Electric, Hidden Dog Fence- What You Don’t See IS Most Important

It’s what you don’t see that’s most important with an Electronic Dog Fence

A car without a good engine won’t last long and won’t get you were you want without considerable headaches. Likewise, an Electric dog fence containment system won’t be dependable without a few key ingredients. Those key ingredients are not what most people think.

The Electric or underground dog fence system is made up of: A radio transmitter that sends the signal, a special receiver collar that the dog wears, the underground perimeter wire, boundary flags and training.

Everything mentioned is necessary for an electric dog fence containment system. Though people often focus on the transmitter and the containment collar in their comparison efforts. These are important. They also are the most easily replaced aspects of a system.

The real question is what parts are most important? Which parts Must you get right from the beginning? And which parts will give you a really big headache if you have to replace them?

The training and the underground wire or cable are the two most under looked critical parts of a successful containment system.

Why?

First, proper containment training is more, much more that simply ‘showing the dog the boundary flags’. unfortunately dogs are not like children or adults for that matter we can’t just ‘show them the boundaries’ a few times and expect them to not only respect them but to understand the hidden boundary concept. Proper training, not just exposure to the boundary flags, takes two things to be successful long term; introducing proper distractions (people walking by, other dogs, cars coming and going and more) and, time. More on proper training here.

The second most important and most often overlooked component is the proper containment wire cable. unfortunately most ‘kit systems’ sold in stores and on Amazon and at other stores have dangerously small wire that can be easily nicked and damaged just by the act of putting it in the ground.
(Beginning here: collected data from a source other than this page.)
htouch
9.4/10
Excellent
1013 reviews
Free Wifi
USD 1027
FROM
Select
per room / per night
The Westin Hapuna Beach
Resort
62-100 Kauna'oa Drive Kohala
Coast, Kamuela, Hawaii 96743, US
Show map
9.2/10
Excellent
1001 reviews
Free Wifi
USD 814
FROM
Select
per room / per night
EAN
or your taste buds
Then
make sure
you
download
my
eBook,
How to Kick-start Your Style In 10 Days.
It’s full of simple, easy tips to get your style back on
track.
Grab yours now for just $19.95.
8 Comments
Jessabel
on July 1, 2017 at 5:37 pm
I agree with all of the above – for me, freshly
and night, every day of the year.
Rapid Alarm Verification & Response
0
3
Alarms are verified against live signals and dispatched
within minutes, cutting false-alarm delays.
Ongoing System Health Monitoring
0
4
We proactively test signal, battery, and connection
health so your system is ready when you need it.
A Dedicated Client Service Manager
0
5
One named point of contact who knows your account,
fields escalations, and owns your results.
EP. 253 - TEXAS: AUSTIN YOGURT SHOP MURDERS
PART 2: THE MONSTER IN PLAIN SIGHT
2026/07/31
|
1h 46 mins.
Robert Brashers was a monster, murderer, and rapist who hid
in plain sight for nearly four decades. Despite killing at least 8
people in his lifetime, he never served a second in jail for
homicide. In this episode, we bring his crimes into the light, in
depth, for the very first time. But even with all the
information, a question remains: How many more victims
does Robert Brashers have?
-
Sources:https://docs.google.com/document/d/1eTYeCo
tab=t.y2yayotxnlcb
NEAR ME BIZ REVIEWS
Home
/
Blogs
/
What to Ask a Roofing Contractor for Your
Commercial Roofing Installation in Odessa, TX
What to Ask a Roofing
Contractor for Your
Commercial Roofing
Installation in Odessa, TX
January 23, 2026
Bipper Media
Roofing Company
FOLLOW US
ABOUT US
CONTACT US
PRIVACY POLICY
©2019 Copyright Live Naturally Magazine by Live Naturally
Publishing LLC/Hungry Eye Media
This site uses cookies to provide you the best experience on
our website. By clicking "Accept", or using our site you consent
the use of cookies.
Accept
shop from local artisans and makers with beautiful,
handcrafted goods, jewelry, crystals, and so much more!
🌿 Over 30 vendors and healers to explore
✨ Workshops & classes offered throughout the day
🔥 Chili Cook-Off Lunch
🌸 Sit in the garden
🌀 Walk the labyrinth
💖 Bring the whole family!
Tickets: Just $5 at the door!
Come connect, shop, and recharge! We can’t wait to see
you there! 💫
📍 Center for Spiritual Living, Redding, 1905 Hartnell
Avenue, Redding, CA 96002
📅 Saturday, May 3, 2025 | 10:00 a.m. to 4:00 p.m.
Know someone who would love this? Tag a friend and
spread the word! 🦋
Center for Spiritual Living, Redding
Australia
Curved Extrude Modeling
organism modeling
As soon as this thin containment wire contacts a rock it can damage the thin outer casing exposing it to water. Then its just a matter of time. Even some ‘professional’ installers use sub-optimal wire. This is an unwise practice and can leave the homeowner with problems not so far down the road. Insist on at least 45 mil cable housing on a 14 or 16 gauge wire. This ensures most protection. Besides all it can take is a hit from a shovel or landscaping person to damage a too thin wire. Bigger really is better. More peace of mind and less headaches in real life situations.